Task prompt: Look below for the line containing "Clause (3) المادة (٣)" and the line containing "I/We agree to"; repeat exactly those two lines and all lines between them, and nothing else.

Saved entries
******
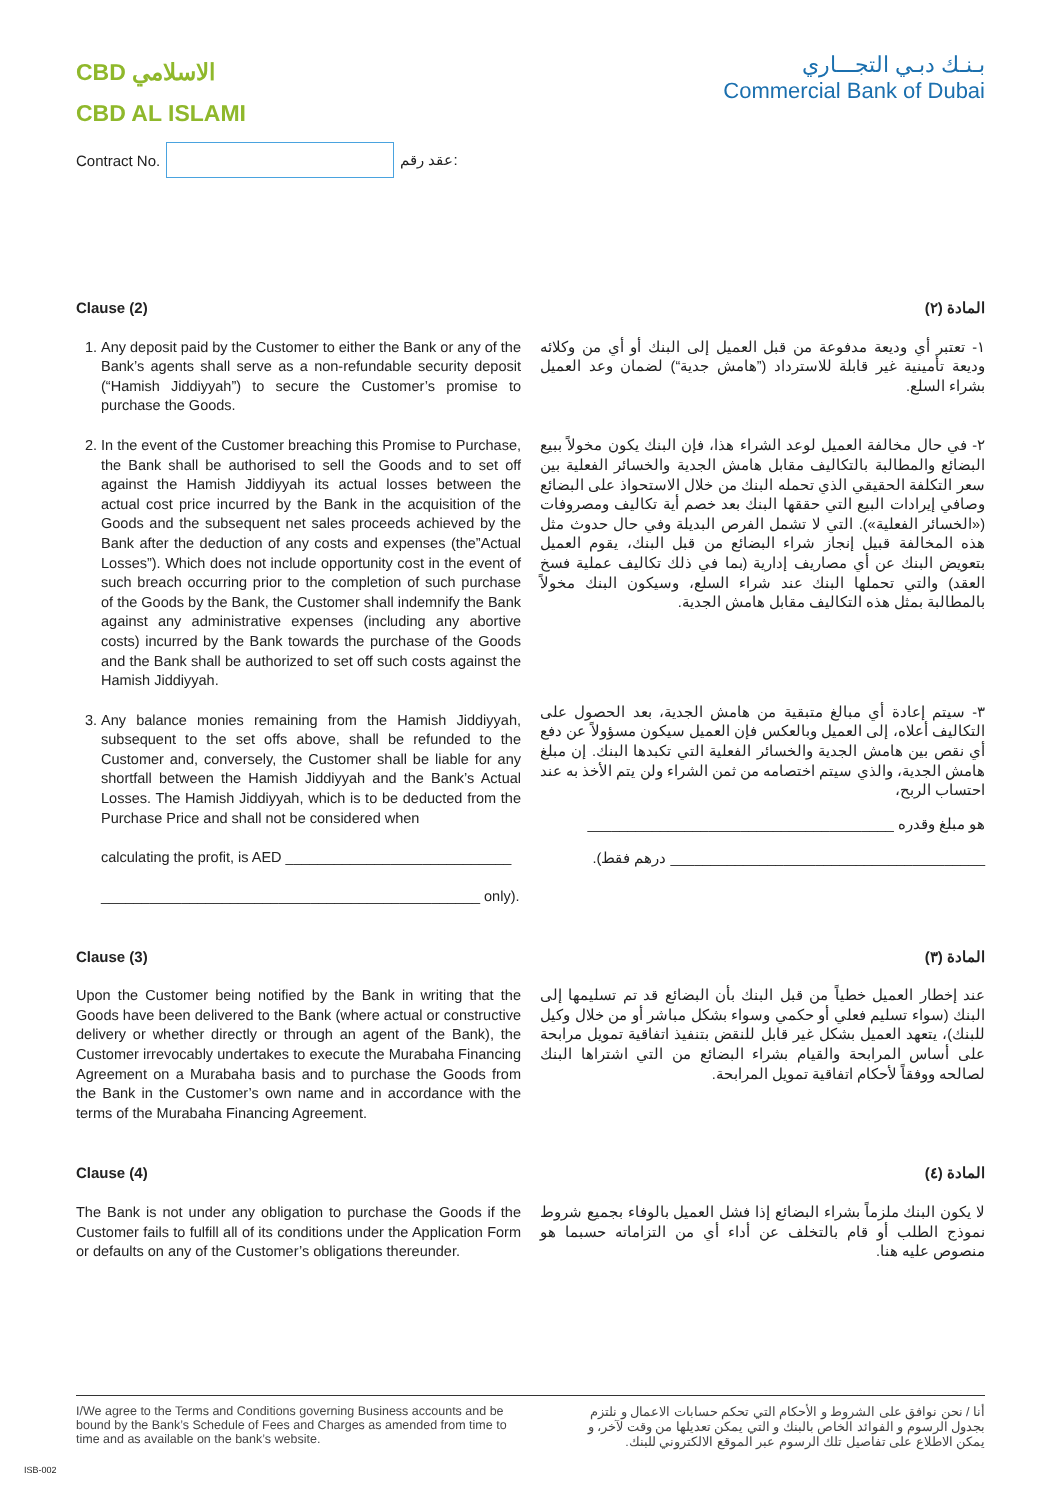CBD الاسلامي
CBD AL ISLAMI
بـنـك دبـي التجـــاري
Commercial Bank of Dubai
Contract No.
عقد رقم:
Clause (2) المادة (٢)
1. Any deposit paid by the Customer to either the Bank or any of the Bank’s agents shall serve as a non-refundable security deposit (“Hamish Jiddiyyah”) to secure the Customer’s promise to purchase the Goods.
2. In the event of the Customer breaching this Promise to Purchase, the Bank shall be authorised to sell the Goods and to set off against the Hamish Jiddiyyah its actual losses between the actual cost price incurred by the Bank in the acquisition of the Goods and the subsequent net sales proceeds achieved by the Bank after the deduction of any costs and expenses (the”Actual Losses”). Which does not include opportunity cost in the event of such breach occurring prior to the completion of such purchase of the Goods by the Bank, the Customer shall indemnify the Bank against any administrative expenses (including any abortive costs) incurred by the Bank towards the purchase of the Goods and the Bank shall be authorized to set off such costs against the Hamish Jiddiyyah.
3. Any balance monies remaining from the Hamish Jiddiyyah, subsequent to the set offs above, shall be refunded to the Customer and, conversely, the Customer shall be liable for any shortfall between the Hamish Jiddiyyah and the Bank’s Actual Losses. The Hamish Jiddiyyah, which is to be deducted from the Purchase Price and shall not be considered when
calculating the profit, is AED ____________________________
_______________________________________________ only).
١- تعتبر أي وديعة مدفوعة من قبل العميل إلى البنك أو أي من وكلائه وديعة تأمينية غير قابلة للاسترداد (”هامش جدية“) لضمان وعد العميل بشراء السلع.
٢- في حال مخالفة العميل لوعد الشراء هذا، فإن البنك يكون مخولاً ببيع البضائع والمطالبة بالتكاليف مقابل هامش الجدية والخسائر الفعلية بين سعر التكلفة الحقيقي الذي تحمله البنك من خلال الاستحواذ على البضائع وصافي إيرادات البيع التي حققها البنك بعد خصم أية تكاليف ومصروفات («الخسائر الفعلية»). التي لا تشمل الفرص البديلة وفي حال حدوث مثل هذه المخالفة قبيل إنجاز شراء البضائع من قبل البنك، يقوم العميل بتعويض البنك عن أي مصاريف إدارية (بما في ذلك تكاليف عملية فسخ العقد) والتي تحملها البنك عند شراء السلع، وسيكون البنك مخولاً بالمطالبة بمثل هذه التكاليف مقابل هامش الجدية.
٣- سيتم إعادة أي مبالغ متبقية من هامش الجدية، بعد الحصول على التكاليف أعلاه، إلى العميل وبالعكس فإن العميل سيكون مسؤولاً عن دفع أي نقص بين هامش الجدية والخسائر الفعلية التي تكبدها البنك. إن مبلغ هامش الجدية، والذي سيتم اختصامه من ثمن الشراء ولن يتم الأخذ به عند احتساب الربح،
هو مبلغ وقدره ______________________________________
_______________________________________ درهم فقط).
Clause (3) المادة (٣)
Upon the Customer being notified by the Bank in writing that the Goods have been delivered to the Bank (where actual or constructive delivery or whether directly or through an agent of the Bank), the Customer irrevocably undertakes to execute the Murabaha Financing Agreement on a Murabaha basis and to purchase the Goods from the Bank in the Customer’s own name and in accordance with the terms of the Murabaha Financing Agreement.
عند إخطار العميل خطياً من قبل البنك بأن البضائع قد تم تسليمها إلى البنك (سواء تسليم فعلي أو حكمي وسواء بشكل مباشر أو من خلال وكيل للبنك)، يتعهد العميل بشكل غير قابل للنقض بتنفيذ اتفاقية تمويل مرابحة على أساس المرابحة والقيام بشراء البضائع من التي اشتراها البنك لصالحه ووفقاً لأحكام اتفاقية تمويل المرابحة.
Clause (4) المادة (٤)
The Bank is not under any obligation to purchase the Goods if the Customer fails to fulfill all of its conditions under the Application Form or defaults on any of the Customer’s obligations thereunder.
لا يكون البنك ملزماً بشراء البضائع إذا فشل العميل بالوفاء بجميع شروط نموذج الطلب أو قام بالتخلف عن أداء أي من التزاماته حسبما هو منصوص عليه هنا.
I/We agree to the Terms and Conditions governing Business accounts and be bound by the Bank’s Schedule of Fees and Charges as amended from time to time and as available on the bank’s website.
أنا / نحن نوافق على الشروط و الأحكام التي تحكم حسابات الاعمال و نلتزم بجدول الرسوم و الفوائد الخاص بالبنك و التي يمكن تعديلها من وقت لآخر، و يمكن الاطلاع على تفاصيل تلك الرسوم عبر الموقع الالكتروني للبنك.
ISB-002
******
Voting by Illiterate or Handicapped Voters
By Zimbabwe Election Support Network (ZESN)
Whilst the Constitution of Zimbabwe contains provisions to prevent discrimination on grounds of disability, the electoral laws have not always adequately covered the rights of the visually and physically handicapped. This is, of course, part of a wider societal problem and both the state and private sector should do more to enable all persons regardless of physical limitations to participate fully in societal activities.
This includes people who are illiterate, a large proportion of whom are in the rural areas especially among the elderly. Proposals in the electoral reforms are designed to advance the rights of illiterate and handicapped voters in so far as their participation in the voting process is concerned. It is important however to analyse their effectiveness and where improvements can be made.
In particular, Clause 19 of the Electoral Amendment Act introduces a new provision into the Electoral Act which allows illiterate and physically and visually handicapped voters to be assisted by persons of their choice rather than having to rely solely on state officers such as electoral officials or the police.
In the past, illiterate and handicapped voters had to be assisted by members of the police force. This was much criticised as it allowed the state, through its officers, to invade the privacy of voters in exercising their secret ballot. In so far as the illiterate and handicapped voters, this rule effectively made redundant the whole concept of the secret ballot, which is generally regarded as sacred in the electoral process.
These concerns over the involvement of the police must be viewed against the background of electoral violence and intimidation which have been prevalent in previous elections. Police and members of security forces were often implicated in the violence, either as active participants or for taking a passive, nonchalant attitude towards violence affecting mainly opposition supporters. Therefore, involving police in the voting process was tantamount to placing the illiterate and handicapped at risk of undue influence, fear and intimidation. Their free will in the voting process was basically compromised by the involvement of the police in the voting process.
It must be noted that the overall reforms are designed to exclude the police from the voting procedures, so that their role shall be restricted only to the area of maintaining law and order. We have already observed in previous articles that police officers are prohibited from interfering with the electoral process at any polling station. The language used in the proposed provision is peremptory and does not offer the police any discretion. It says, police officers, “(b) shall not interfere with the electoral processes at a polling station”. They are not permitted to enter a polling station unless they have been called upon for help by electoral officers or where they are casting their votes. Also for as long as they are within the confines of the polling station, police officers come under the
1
******
Answer to the problem:
Clause (3) المادة (٣)
Upon the Customer being notified by the Bank in writing that the Goods have been delivered to the Bank (where actual or constructive delivery or whether directly or through an agent of the Bank), the Customer irrevocably undertakes to execute the Murabaha Financing Agreement on a Murabaha basis and to purchase the Goods from the Bank in the Customer’s own name and in accordance with the terms of the Murabaha Financing Agreement.
عند إخطار العميل خطياً من قبل البنك بأن البضائع قد تم تسليمها إلى البنك (سواء تسليم فعلي أو حكمي وسواء بشكل مباشر أو من خلال وكيل للبنك)، يتعهد العميل بشكل غير قابل للنقض بتنفيذ اتفاقية تمويل مرابحة على أساس المرابحة والقيام بشراء البضائع من التي اشتراها البنك لصالحه ووفقاً لأحكام اتفاقية تمويل المرابحة.
Clause (4) المادة (٤)
The Bank is not under any obligation to purchase the Goods if the Customer fails to fulfill all of its conditions under the Application Form or defaults on any of the Customer’s obligations thereunder.
لا يكون البنك ملزماً بشراء البضائع إذا فشل العميل بالوفاء بجميع شروط نموذج الطلب أو قام بالتخلف عن أداء أي من التزاماته حسبما هو منصوص عليه هنا.
I/We agree to the Terms and Conditions governing Business accounts and be bound by the Bank’s Schedule of Fees and Charges as amended from time to time and as available on the bank’s website.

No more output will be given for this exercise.